2007 Schools Wikipedia Selection. Related subjects: Chemical elements

111 darmstadtiumroentgeniumununbium


Periodic Table - Extended Periodic Table
Name, Symbol, Number roentgenium, Rg, 111
Chemical series transition metals
Group, Period, Block 11, 7, d
Appearance unknown, probably yellow or
orange metallic
Atomic mass (284) g/mol
Electron configuration perhaps [Rn] 5f14 6d10 7s1
(guess based on gold)
Electrons per shell 2, 8, 18, 32, 32, 18, 1
Phase presumably a solid
CAS registry number 54386-24-2

Roentgenium ( IPA: /ˌrəʊntˈgɛniəm/) is a chemical element in the periodic table that has the symbol Rg and atomic number 111 making it one of the super-heavy atoms. It is a synthetic element whose longest-lived isotope has a mass of 280 and a half-life of 3.6 seconds. Due to its presence in Group 11 it is a transition metal and so probably would appear as a heavy, solid, shiny metal. Due to the inert pair effect, it should be colored like gold.
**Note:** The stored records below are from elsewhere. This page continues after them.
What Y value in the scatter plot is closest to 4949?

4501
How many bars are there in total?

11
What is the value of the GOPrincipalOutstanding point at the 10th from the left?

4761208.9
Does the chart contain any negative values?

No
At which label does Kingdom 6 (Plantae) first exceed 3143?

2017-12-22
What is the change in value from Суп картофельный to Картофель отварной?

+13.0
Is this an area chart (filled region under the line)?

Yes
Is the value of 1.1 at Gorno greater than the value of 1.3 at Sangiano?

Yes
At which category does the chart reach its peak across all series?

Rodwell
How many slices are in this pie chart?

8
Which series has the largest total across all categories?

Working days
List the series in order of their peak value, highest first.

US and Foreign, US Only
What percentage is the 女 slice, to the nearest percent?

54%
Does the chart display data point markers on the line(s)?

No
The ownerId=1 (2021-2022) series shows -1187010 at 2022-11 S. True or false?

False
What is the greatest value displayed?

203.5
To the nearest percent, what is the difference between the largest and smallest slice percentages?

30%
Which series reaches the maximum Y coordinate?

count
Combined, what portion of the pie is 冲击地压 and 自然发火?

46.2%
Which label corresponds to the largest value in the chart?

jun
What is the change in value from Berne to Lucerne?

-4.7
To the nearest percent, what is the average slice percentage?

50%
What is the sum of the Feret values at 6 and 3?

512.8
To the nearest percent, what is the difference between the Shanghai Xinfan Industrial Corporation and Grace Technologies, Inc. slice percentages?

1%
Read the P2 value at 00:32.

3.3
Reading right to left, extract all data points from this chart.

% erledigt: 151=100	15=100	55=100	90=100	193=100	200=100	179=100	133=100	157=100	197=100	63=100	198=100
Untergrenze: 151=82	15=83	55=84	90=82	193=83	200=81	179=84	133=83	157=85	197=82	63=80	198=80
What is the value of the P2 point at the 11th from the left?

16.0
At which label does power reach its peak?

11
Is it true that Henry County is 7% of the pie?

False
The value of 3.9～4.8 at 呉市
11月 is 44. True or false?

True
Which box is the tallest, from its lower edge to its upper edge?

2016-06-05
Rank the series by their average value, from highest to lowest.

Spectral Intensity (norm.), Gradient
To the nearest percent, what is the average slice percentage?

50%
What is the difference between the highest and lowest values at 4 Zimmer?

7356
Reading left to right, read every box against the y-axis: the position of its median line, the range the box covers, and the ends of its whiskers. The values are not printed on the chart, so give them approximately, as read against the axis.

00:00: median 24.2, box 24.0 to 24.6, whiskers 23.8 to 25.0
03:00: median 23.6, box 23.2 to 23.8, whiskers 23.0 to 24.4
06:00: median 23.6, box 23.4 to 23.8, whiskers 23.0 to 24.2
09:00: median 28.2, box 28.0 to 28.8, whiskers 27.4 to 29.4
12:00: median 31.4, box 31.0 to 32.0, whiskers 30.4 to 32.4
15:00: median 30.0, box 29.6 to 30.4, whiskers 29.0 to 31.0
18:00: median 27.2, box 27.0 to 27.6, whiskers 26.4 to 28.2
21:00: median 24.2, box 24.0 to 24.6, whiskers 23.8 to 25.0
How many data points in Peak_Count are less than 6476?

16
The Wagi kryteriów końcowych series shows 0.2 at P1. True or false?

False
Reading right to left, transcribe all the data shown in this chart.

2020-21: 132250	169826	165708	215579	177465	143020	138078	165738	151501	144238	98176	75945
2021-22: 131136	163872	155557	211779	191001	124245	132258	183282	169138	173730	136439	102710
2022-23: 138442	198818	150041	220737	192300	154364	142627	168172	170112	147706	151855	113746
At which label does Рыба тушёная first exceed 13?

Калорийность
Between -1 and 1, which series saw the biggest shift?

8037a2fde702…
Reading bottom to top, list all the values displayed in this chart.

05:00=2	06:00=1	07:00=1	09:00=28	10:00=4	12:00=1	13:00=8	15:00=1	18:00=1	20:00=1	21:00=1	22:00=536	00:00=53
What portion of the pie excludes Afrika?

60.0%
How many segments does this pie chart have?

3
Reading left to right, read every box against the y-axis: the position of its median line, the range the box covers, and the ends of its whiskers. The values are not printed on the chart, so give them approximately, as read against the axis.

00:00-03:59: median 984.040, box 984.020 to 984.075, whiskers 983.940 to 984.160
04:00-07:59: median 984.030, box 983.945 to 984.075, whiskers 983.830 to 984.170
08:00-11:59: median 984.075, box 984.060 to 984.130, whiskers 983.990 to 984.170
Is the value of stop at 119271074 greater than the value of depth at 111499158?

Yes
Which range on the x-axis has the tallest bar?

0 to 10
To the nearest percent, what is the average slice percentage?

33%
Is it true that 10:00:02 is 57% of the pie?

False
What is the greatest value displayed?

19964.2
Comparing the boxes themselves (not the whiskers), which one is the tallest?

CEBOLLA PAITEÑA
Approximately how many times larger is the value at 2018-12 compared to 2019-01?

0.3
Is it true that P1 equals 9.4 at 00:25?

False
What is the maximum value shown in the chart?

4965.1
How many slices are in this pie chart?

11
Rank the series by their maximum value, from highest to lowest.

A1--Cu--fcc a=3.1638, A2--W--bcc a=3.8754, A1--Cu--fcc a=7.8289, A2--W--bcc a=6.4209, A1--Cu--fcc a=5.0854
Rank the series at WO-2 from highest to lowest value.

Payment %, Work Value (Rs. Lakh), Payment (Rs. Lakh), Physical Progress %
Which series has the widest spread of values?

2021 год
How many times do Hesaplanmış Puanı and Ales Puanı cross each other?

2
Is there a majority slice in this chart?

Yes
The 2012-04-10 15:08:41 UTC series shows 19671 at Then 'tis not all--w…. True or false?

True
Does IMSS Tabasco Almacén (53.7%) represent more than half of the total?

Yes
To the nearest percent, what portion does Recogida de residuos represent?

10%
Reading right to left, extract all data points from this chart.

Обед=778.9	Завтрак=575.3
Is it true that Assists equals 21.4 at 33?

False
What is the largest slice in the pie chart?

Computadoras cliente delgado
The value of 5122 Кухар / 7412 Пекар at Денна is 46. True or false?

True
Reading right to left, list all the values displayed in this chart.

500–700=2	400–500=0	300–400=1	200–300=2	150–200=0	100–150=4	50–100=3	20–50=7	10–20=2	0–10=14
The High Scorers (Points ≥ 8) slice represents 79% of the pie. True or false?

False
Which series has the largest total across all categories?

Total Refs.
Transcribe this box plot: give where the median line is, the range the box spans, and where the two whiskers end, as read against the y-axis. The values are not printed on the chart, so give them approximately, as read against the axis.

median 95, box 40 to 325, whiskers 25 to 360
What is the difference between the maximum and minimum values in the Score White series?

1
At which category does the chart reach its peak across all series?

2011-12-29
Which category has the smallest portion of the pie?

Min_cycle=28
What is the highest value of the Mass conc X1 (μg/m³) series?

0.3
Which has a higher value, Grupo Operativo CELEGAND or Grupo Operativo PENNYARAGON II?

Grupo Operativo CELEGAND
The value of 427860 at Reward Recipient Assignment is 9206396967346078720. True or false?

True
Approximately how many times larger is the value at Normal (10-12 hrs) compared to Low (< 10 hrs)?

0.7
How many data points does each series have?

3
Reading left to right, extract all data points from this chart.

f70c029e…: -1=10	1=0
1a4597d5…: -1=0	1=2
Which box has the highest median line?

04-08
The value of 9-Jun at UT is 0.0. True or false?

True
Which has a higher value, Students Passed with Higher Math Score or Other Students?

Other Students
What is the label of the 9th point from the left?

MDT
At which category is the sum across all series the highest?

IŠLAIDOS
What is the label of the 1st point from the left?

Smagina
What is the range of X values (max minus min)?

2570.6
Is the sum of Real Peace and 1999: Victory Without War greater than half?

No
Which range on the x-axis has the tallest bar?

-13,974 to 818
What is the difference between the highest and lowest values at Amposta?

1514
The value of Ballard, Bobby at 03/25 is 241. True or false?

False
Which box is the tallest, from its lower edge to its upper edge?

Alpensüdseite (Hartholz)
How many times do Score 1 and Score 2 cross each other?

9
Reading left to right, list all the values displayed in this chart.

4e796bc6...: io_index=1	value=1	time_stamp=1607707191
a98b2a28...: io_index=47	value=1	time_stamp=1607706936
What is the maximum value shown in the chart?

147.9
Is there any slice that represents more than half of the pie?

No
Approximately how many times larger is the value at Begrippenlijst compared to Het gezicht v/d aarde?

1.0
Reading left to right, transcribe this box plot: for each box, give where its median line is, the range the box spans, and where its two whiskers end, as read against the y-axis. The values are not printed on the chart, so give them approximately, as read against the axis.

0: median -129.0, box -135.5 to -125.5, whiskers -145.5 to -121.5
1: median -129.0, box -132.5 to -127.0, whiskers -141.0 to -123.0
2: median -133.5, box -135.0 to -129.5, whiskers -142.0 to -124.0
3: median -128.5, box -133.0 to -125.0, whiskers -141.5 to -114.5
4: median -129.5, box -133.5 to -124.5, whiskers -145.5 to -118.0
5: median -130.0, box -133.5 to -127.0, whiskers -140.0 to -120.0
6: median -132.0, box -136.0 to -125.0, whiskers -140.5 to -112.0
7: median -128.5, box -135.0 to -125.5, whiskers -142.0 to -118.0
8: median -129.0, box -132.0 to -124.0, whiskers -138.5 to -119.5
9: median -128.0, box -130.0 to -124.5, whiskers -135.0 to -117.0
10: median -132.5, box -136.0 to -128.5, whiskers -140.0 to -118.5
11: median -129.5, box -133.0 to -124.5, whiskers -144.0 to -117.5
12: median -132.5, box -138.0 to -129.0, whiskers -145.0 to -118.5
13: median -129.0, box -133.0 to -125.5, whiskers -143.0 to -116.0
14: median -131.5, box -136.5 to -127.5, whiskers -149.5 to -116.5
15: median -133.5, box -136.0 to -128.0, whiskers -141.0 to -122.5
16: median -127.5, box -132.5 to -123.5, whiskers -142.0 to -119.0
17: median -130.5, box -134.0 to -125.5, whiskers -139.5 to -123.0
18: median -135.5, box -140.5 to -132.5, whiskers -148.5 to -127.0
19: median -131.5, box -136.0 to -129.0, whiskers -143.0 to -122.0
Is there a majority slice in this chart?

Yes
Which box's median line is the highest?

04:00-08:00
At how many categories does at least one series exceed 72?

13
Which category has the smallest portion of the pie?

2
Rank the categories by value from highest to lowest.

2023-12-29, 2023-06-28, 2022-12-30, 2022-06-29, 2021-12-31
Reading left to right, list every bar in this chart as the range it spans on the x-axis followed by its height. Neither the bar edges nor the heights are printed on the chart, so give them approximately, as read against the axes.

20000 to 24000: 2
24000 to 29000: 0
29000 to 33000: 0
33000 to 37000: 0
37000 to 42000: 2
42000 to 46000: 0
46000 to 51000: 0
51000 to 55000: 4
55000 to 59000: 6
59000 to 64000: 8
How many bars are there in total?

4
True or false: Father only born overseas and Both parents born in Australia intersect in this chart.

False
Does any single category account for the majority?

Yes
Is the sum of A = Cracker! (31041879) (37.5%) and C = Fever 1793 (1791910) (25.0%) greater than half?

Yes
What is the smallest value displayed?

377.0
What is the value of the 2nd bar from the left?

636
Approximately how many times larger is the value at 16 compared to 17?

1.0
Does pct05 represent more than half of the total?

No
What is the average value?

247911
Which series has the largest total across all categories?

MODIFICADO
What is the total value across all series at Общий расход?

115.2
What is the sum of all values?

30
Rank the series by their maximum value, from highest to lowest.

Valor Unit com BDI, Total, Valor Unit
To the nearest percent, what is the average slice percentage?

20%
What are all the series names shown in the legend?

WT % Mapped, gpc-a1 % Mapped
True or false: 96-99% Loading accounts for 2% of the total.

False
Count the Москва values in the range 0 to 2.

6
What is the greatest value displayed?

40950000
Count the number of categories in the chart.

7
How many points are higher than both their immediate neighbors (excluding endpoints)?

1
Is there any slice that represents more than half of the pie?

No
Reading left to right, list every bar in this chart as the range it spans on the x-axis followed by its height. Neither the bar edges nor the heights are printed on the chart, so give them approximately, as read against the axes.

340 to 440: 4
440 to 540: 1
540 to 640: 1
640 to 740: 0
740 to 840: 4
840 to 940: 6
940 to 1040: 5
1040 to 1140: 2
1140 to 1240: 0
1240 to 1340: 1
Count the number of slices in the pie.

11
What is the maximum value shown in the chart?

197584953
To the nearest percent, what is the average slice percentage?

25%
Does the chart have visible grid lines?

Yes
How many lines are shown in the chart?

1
It was first created at the Gesellschaft für Schwerionenforschung (GSI) in Darmstadt, Germany on December 8, 1994. Only three atoms of it were observed (all 272Rg), by the fusion of bismuth-209 and nickel-64 in a linear accelerator. (Nickel was bombarded onto the bismuth target.)

The name roentgenium was accepted as a permanent name on November 1, 2004 in honour of Wilhelm Röntgen; before this date, the element was known under the temporary IUPAC systematic element name unununium ( IPA: /ˌuːˌnuːˈnuːniəm/, symbol Uuu). Some research has referred to it as eka- gold.

The official baptism took place at GSI, on Friday November 17, 2006, in presence of Annette Schavan, the Federal German Minister of Research.


Three isotopes of roentgenium are known. The longest-lived of these is 280Rg which decays through alpha decay and has a half-life of 3.6 s. The shortest-lived isotope is 272Rg which decays through alpha decay and has a half life of 1.5 ms. The other known isotope, 279Rg, decays through alpha decay and has a half-life of 170 ms.


The elements in Group 11 used to informally be called the coinage metals, due to their historical use in coins. It is unlikely that roentgenium can be used to make coins since all of its isotopes are radioactive with very short half-lives.